ASSIGNED TASK 1: Please render the rows below as a JSON list of strings, one string per line with blank lines left out, starting with the first row and going on through the line that contains "Accepter les cookies".

Saturday, January 6, 2018

Take Off, to the Great White North!





     So, my Mom and Sister got together and gave me the awesome Rush Farewell to Kings 40th Anniversary Box set for Christmas. In some ways, it’s almost become a tradition that I receive something related to the Canadian trio on Christmas, as there has been something new almost every year for the last decade, but my history with the band and Canadian music goes back quite a bit further than that. I’ve been a fan and a listener of music for as far as my memory stretches; can’t play an instrument at all, but I can pick up the lyrics of just about anything that gets thrown at me and my mind is literally filled to the brim with useless music trivia, well that and science-fiction but I digress. The latest addition to my Rush collection got me thinking about how much of that musical history has been influenced by bands and artists from out northern neighbors.
    Like a lot of the things I consider important and pivotal in my life, I began to become truly cognizant of the things I was listening to in the early 1980s during my teen years. Before that, I’d like this or that, but the details didn’t really concern me. I distinctly remember one night though, listening to the radio before taking a shower one night when I was probably 14 or 15 years old. It was a little black Realistic AM/FM transistor radio from Radio Shack I believe and it was my almost constant companion. And so there it played on the shelf in our tiny bathroom that evening, tuned to a new station in the Birmingham market, 95 Rock. I sat there on the old porcelain throne for a few moments preparing to hop in the shower when I heard this weird high pitched wail emanating from the tiny speaker out of nowhere. At first, I couldn’t decide if it was some kind of static interference or synthesizers as it shifted and rose and fell, then I heard guitars and drums and bass and odd timing changes before it built to and inevitable crescendo, paused and I heard “and the meek shall inherit the earth”. I found out later it was Rush’s 2112 Overture and I was hooked! It wasn’t long after that that I found out the radio station did something called the Saturday night six-pack every weekend in which they played six albums uncut from 1 am in the morning until they were done. That along with an upgrade to a Sanyo radio/cassette player with headphone jack propelled me further, as I have fond memories of lying on the couch in the wee hours with my Dad’s headphones on listening to things like Permanent Waves and A Farewell to Kings in the ensuing weeks. To this day, when I listen to certain track off those albums, I’m transported back to those magical nights of auditory bliss.

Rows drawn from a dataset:
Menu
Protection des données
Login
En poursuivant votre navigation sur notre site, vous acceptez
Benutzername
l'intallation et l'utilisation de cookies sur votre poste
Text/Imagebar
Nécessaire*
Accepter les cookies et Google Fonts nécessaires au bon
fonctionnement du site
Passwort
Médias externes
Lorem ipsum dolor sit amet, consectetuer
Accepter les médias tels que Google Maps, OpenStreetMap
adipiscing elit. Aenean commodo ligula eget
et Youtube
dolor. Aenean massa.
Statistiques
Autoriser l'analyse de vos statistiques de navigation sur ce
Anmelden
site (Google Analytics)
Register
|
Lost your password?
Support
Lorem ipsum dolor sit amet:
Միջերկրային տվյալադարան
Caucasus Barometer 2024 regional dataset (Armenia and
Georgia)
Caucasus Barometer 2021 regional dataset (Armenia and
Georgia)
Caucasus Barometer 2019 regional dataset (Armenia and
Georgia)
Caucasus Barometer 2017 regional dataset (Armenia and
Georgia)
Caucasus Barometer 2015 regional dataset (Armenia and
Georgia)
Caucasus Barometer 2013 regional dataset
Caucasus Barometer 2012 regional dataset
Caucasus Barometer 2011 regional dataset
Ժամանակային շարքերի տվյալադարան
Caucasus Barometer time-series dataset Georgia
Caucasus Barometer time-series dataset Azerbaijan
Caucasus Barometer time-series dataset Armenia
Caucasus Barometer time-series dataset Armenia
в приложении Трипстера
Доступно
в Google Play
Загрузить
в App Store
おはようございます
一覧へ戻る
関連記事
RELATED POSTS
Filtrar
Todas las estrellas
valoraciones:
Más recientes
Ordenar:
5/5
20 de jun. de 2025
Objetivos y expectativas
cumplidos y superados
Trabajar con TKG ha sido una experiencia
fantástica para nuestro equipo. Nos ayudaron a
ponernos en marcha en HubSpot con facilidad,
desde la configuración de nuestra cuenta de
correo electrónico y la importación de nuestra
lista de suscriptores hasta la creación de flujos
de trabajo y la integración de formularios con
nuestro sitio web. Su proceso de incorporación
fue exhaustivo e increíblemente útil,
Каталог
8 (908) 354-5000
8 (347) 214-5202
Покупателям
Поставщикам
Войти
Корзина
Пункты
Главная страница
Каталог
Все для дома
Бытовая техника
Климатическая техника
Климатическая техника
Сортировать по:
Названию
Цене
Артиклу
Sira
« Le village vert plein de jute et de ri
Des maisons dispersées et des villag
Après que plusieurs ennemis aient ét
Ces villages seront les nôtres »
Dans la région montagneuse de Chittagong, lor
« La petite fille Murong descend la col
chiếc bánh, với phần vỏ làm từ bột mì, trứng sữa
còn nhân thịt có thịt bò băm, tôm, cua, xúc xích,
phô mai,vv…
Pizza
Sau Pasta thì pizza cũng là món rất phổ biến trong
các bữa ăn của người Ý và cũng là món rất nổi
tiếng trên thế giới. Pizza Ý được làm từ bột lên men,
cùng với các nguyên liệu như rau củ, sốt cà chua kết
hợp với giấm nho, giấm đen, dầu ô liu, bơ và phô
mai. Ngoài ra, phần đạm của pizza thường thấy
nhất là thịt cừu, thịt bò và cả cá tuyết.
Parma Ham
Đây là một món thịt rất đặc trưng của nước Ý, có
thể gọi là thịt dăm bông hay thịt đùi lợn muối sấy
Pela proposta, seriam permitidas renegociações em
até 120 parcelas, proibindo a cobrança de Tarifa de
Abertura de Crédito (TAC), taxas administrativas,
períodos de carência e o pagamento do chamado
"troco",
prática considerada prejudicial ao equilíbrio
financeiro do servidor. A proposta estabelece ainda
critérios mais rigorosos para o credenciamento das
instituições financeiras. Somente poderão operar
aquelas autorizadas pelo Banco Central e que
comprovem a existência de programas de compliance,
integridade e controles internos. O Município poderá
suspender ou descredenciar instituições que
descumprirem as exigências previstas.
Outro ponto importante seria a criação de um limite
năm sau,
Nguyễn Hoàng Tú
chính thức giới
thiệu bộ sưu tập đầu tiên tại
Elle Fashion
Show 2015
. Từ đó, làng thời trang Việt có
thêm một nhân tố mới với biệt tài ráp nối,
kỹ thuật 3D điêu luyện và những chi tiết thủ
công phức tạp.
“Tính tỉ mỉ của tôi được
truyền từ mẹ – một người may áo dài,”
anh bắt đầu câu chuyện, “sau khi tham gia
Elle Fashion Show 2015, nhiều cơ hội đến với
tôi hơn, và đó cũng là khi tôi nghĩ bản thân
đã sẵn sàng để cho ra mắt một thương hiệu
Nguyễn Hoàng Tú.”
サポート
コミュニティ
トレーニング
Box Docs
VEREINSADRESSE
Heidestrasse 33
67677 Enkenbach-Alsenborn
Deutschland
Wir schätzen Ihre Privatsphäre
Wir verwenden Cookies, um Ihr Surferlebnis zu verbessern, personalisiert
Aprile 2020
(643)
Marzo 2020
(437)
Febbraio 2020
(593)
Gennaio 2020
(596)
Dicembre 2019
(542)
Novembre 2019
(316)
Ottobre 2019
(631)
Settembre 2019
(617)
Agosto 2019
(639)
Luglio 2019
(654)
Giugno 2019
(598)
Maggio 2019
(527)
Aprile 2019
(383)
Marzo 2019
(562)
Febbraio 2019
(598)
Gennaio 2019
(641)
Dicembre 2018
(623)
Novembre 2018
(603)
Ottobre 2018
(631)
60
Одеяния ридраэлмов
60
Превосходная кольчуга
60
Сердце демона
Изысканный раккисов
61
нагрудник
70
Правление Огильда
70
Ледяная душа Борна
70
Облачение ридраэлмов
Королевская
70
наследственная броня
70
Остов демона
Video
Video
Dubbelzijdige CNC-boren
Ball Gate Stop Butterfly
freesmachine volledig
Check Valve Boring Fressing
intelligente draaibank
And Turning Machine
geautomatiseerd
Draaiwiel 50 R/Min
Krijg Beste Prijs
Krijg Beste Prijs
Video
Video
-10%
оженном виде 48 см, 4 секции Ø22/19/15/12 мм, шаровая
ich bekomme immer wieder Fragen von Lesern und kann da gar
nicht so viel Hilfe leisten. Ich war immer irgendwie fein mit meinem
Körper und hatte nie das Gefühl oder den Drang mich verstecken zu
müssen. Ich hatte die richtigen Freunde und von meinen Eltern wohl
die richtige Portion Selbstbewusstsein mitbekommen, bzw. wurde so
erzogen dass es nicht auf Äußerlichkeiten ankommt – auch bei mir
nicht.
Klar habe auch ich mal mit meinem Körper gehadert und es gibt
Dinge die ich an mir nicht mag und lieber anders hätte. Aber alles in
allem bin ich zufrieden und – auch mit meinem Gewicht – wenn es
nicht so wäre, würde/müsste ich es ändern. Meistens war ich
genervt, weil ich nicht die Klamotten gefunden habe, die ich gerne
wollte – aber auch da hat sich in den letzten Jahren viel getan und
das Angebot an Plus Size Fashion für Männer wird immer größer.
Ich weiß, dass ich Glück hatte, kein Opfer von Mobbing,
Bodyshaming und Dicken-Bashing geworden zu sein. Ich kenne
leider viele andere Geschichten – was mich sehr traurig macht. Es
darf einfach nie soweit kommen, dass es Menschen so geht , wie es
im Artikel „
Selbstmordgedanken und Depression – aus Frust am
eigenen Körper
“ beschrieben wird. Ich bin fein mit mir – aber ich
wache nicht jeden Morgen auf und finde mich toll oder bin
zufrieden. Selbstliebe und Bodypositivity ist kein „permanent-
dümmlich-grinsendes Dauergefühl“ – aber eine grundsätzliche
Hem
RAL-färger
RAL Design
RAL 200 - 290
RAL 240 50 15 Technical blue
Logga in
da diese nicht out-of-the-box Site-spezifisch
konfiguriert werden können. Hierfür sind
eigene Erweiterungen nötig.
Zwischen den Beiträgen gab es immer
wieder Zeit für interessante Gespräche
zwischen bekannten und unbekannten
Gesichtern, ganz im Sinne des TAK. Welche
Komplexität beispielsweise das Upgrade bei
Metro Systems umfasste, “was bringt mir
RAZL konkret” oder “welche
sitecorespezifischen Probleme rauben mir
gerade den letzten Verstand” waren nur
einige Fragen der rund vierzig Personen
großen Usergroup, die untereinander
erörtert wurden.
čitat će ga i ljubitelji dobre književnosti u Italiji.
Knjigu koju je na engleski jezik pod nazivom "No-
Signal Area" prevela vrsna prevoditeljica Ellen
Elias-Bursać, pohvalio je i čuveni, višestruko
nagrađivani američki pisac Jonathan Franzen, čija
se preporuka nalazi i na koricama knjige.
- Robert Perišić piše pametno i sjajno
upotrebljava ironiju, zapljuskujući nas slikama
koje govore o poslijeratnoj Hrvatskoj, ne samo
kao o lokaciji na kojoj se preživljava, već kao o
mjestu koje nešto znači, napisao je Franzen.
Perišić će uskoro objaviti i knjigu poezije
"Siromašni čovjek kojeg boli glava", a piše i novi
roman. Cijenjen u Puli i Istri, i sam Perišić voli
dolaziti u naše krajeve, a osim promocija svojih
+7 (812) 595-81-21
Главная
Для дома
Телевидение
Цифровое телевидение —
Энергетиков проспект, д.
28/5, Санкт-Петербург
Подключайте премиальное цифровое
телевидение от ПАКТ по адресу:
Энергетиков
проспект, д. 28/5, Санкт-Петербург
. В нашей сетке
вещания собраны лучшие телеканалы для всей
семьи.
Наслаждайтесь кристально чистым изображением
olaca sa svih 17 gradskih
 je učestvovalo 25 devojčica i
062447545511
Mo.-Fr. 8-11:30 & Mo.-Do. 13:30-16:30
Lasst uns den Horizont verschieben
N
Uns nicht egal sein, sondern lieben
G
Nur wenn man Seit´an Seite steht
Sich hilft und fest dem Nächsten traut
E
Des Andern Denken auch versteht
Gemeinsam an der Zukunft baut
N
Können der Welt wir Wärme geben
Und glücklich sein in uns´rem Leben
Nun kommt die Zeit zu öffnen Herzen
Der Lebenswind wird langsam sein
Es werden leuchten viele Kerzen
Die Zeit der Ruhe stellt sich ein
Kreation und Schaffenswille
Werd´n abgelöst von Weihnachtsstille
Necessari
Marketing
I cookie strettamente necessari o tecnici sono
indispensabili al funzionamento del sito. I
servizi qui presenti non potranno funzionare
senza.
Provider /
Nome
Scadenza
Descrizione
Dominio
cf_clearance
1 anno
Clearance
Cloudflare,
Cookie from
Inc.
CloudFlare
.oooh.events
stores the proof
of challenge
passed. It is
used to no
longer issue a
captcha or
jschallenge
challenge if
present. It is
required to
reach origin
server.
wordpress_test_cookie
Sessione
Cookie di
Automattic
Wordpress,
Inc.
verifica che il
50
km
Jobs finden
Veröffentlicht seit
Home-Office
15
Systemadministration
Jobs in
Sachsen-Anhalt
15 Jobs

ASSIGNED TASK 2: Rewrite the post about Rush above, starting with "So, my Mom and" and going on through "out northern neighbors.", with "science-fiction" changed to "fantasy".

REPLY 1:
[
  "Menu",
  "Protection des données",
  "Login",
  "En poursuivant votre navigation sur notre site, vous acceptez",
  "Benutzername",
  "l'intallation et l'utilisation de cookies sur votre poste",
  "Text/Imagebar",
  "Nécessaire*",
  "Accepter les cookies et Google Fonts nécessaires au bon"
]

REPLY 2:
So, my Mom and Sister got together and gave me the awesome Rush Farewell to Kings 40th Anniversary Box set for Christmas. In some ways, it’s almost become a tradition that I receive something related to the Canadian trio on Christmas, as there has been something new almost every year for the last decade, but my history with the band and Canadian music goes back quite a bit further than that. I’ve been a fan and a listener of music for as far as my memory stretches; can’t play an instrument at all, but I can pick up the lyrics of just about anything that gets thrown at me and my mind is literally filled to the brim with useless music trivia, well that and fantasy but I digress. The latest addition to my Rush collection got me thinking about how much of that musical history has been influenced by bands and artists from out northern neighbors.